I completed my rounds methodically, moving from patient to patient.
Bed seven presented with short-term memory loss—still disoriented, still repeating the same three questions. Expected, given the frontal impact. Bed nine was recovering from a car accident, post-op scans stable, swelling within acceptable limits. No deterioration. No surprises.
Routine.
“Dr. Collins.”
I looked up. Nurse Mavis stood with her clipboard tucked against her chest.
“Bed fourteen just regained consciousness.”
I gave a brief nod. “I’ll be there shortly.”
After finishing my assessment on bed nine and updating the chart, I head straight to bed fourteen.

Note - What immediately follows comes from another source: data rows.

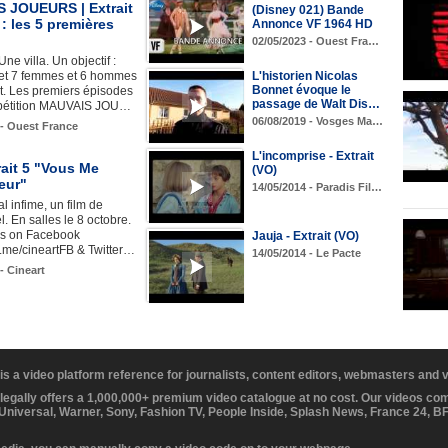
 JOUEURS | Extrait
(Disney 021) Bande
 : les 5 premières
Annonce VF 1964 HD
02/05/2023 - Ouest Fra…
ne villa. Un objectif :
et 7 femmes et 6 hommes
L'historien Nicolas
Bonnet évoque le
ut. Les premiers épisodes
passage de Walt Dis…
pétition MAUVAIS JOU…
06/08/2019 - Vosges Ma…
 - Ouest France
L'incomprise - Extrait
ait 5 "Vous Me
(VO)
eur"
14/05/2014 - Paradis Fil…
l infime, un film de
l. En salles le 8 octobre.
 us on Facebook
Jauja - Extrait (VO)
fb.me/cineartFB & Twitter…
14/05/2014 - Le Pacte
- Cineart
 is a video platform reference for journalists, content editors, webmasters and
 legally offers a 1,000,000+ premium video catalogue at no cost. Our videos c
 Universal, Warner, Sony, Fashion TV, People Inside, Splash News, France 24, 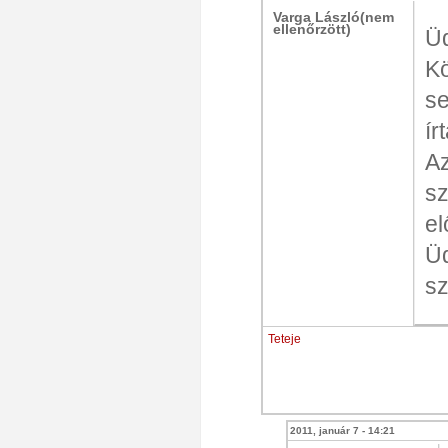
Varga László(nem
ellenőrzött)
Üd
Kö
se
ír
A
sz
el
Üd
s
Teteje
2011, január 7 - 14:21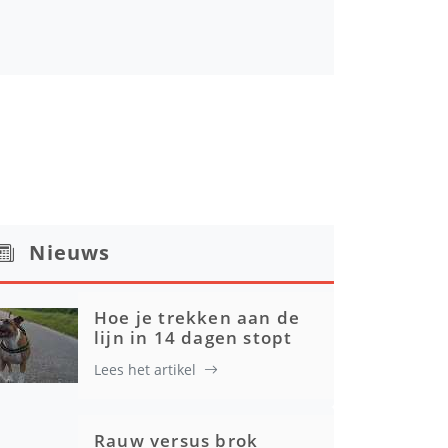
Nieuws
Hoe je trekken aan de
lijn in 14 dagen stopt
Lees het artikel
Rauw versus brok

I pulled the curtain aside and stepped closer, eyes already scanning the monitors before meeting the patient's gaze. Vitals steady. Heart rate is normal. Oxygen saturation holding.
Nineteen years old. Female. The patient was admitted the previous night.
She was awake—eyes open, unfocused at first, then slowly tracking movement. Confused, but responsive. That was a good sign.
I checked her pupils, noting the reaction to light. Equal. Responsive. No obvious neurological deficit.
“The helmet did its job.”
The impact hadn’t been severe enough to cause significant brain trauma. There had been swelling, yes—but nothing alarming. No haemorrhage. No immediate surgical intervention required.
I straightened and made a few notes on the chart.
“She’ll remain under observation,” I said to the nurse beside me. “Continue neuro checks every hour. Start her on the prescribed medication. If there’s any change—confusion, vomiting, loss of responsiveness—you call me immediately.”
The nurse nodded.
I took one last look at the patient before stepping back, already mentally moving on to the next case.
Another young life spared by timing, protection, and luck.
I drew the curtain closed and walked away.